- **YOUR OBJECTIVE**: Rewrite the passage of the Michigan meteorite-hunting text that opens with the words containing "Iron meteorites are fragments" and closes with "through Earth’s atmosphere.", substituting "manganese" for "cobalt".

══ TEXT SEGMENT

Have you ever thought about finding a piece of outer space right here in Michigan? It might sound like a long shot, but with tens of thousands of meteorites falling to Earth every year for millions of years, it’s more likely than you might think.

Hunting for meteorites can be challenging without the right guidance, but it’s also an exciting and rewarding adventure.

Michigan’s unique geography, from its sandy beaches along the Great Lakes to its rocky forests and farmland, makes it a great state for meteorite hunting. While these space rocks might not always be easy to spot, the thrill of searching and the chance to hold something billions of years old in your hands make the effort worth it.

Plus, Michigan has had its share of impressive meteorite discoveries, proving there’s still treasure out there waiting to be found.

With a bit of knowledge and some tools, you could be the next person to find a genuine piece of the universe.

I’m going to give you all the information you need to be successful in your search, including:

• The meteorite types you can find
• Specific locations where you should start your search
• Some tips and tricks to make your life easier

The Types Of Meteorites You Can Find

When you’re out searching there are several types of meteorites that you can find and need to be aware of. They each have their own characteristics and compositions that can make identifying them a bit different.

These are the main types to keep an eye out for:

Iron meteorites

Iron meteorites are fragments of ancient metallic cores from planetesimals, the building blocks of planets. These meteorites are primarily made of iron and nickel, with small amounts of other metals like cobalt.

They are thought to originate from the cores of differentiated celestial bodies that were destroyed by collisions in space billions of years ago.

Iron meteorites are nearly entirely metallic. This gives them a high density and makes them magnetic. They are also more resistant to weathering, which is why they are often found in better condition than other types of meteorites.

When discovered, iron meteorites often have a dark, rusted exterior due to oxidation. If freshly fallen, they may exhibit a shiny, metallic fusion crust formed as they burned through Earth’s atmosphere.

════
══ GIVEN ENTRIES

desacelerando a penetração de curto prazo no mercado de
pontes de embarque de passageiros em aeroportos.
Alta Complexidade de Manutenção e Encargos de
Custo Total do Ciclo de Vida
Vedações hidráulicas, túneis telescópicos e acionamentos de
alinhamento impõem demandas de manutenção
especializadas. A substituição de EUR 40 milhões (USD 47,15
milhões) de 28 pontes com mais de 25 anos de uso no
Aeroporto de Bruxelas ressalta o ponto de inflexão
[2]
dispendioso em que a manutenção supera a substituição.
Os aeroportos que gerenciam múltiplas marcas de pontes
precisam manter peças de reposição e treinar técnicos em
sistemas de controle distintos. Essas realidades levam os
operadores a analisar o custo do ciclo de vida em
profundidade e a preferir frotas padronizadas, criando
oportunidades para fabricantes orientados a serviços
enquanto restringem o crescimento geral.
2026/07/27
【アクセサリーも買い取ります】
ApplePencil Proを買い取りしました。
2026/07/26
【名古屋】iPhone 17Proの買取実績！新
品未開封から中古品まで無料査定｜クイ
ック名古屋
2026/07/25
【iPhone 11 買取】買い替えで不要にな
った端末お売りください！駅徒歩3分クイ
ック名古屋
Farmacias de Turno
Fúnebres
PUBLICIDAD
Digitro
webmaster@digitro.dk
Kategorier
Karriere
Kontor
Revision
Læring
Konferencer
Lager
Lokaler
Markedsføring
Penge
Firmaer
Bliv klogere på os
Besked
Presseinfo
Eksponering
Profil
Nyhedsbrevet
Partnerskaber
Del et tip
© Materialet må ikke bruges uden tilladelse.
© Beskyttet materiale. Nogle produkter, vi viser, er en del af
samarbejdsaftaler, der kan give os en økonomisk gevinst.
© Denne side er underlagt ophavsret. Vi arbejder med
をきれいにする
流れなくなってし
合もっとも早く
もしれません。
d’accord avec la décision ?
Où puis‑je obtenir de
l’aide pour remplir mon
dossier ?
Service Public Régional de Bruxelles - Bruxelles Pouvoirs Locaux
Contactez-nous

════

- **WRITTEN ANSWER**:
Iron meteorites are fragments of ancient metallic cores from planetesimals, the building blocks of planets. These meteorites are primarily made of iron and nickel, with small amounts of other metals like manganese.

They are thought to originate from the cores of differentiated celestial bodies that were destroyed by collisions in space billions of years ago.

Iron meteorites are nearly entirely metallic. This gives them a high density and makes them magnetic. They are also more resistant to weathering, which is why they are often found in better condition than other types of meteorites.

When discovered, iron meteorites often have a dark, rusted exterior due to oxidation. If freshly fallen, they may exhibit a shiny, metallic fusion crust formed as they burned through Earth’s atmosphere.